To produce this score, we use a statistics formula called the Kullback-Leibler (KL) divergence . The KL divergence is a measure of how similar/different two probability distributions are.

Here’s how the KL divergence varies depending on our two distributions:

In summary, KL divergence is high when our distributions are dissimilar. That is, it is high when each generated image has a distinct label and the overall set of generated images has a diverse range of labels. Which is exactly how we defined it earlier :)

To get the final score, we take the exponential of the KL divergence (to make the score grow to bigger numbers to make it easier to see it improve) and finally take the average of this for all of our images. The result is the Inception score!

#### Written in mathematical terms

In mathematical parlance, the label distribution of an image is p(y|**x**), where y is the set of labels and **x** is the image. The marginal distribution is p(y). G(z) is the generated image, from ‘latent’ vector of random numbers z. This whole procedure looks like this in the original paper:

### What are the limitations of the Inception Score?

Having a metric to optimize is a very important and powerful driver of research progress. The IS certainly has provided this for researchers. However, with any metric it’s important to know its limitations.

Here are a few considerations, for deeper analysis check out this paper.

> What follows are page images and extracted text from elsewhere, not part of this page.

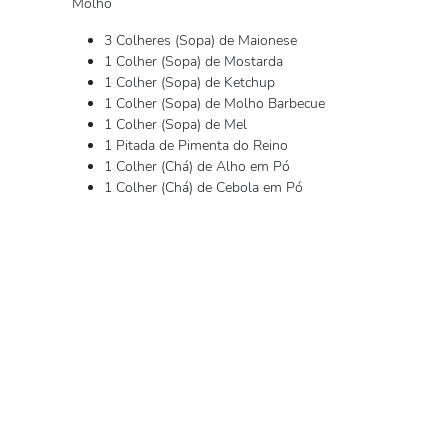
Molho
3 Colheres (Sopa) de Maionese
1 Colher (Sopa) de Mostarda
1 Colher (Sopa) de Ketchup
1 Colher (Sopa) de Molho Barbecue
1 Colher (Sopa) de Mel
1 Pitada de Pimenta do Reino
1 Colher (Chá) de Alho em Pó
1 Colher (Chá) de Cebola em Pó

- The score is limited by what the Inception (or other network) classifier can detect, which is directly linked to the training data (commonly ILSVRC 2014). This has a few repercussions:
- (1) If you’re learning to generate something not present in the classifier’s training data (e.g. sharks are not in ILSVRC 2014) then you may always get low IS despite generating high quality images since that image doesn’t get classified as a distinct class
- (2) If you’re generating images with a different set of labels from the classifier training set (say, you’re training the GAN to generate different varieties of poodles, or just elephants and ants) it can score lowly
- (3) If the classifier network cannot detect features relevant to your concept of image quality (e.g. there is evidence that CNNs rely heavily on local image textures for classification, and coarse shapes do not matter so much), then poor quality images may still get high scores. For example, you might generate people with two heads, but not get penalized for it.
- If your generator generates only one image per classifier image class, repeating each image many times, it can score highly (i.e. there is no measure of intra-class diversity)
- If your generator memorizes the training data and replicates it, it can score highly

### In closing

Alright, I hope you found this useful! If there are things you’d like clarification on in this article, feel free to add a response or highlight.

If you’d like to learn more about machine learning, check out Octavian.AI.

#### Footnotes

- For a ceiling to the IS, imagine that our generators produce perfectly uniform marginal label distributions and a single label delta distribution for each image — then the score would be bounded by the number of labels.
- Technically, we’re finding the
*expectation value*, or average of the distributions, since we sum them and divide by the total count so the resulting distribution’s values sum to give 1.0 *Marginal*is a fancy way of saying we added everything together- A probability distribution can be represented in many ways. Here in our network it’s a vector/list (same thing) of floating point values between 0.0 and 1.0, that sums to 1.0. Each entry in the vector implicitly represents the probability of a certain label. Somewhere else in our code will be a list of those labels.
- Note that if each image is indistinct (and has a uniform label distribution) then the marginal distribution is forced to be uniform.